Indications and Clinical Context
Pancuronium is indicated as a non-depolarizing neuromuscular blocking agent for facilitation of endotracheal intubation and maintenance of neuromuscular blockade in mechanically ventilated pediatric patients. It may be considered when a longer duration of paralysis is clinically desirable, such as in PICU settings requiring sustained ventilator synchrony or during prolonged procedures. Its use should be part of a comprehensive sedation and analgesia plan, as neuromuscular blocking agents provide no analgesia or sedation.

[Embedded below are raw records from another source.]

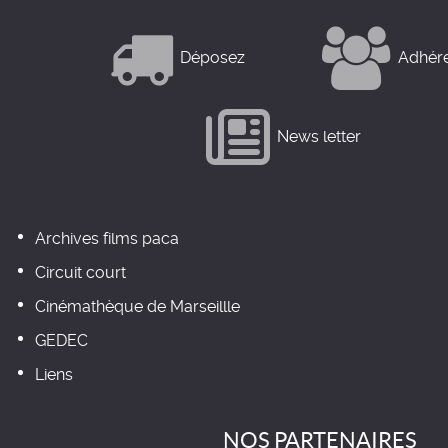
Déposez
Adhér
News letter
Archives films paca
Circuit court
Cinémathèque de Marseillle
GEDEC
Liens
NOS PARTENAIRES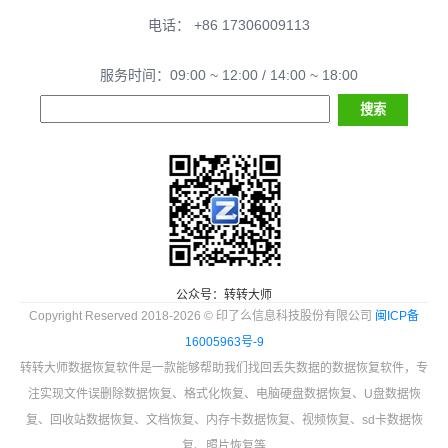
电话： +86 17306009113
服务时间：09:00 ~ 12:00 / 14:00 ~ 18:00
公众号：转转大师
Copyright Reserved 2018-2026 © 印了么信息科技股份有限公司
闽ICP备
16005963号-9
转转大师数据恢复软件是一款能够帮助我们找回丢失数据的数据恢复软件，专
注实现文件误删除数据恢复、格式化恢复、电脑硬盘数据恢复、U盘数据恢
复、回收站数据恢复、文档恢复、内存卡数据恢复、视频恢复、sd卡数据恢
复、照片恢复等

Because of its extended duration (30–60 minutes) relative to agents such as vecuronium or rocuronium at standard doses, pancuronium is generally selected when sustained blockade is preferred over rapid reversibility. Clinicians should weigh this against the drug’s vagolytic properties, which may cause tachycardia.
Administration and Monitoring
Pancuronium is administered exclusively by the intravenous (IV) route. Ensure adequate sedation and analgesia are established prior to administration, as paralysis without analgesia or sedation is inappropriate. Monitor for cardiovascular effects, particularly tachycardia and hypertension, which result from the drug’s vagolytic and sympathomimetic properties.
- Route: IV only
- Administer as a slow IV bolus
- Monitor neuromuscular function using train-of-four stimulation when appropriate in the PICU setting
- Avoid in renal failure — active metabolites accumulate and may cause unpredictably prolonged blockade
- Have reversal agents (neostigmine with atropine or glycopyrrolate) and airway rescue equipment immediately available
- Consult institutional protocol for dosing in neonates and patients with hepatic impairment
Disclaimer: This article is an educational reference summarizing standard pediatric dosing values. It is not a substitute for clinical judgment. Always verify doses against institutional protocols, the current edition of authoritative references (e.g., Lexicomp, Harriet Lane Handbook, PALS guidelines), the patient’s accurate weight, and any patient-specific factors (renal/hepatic function, allergies, comedications) before administration.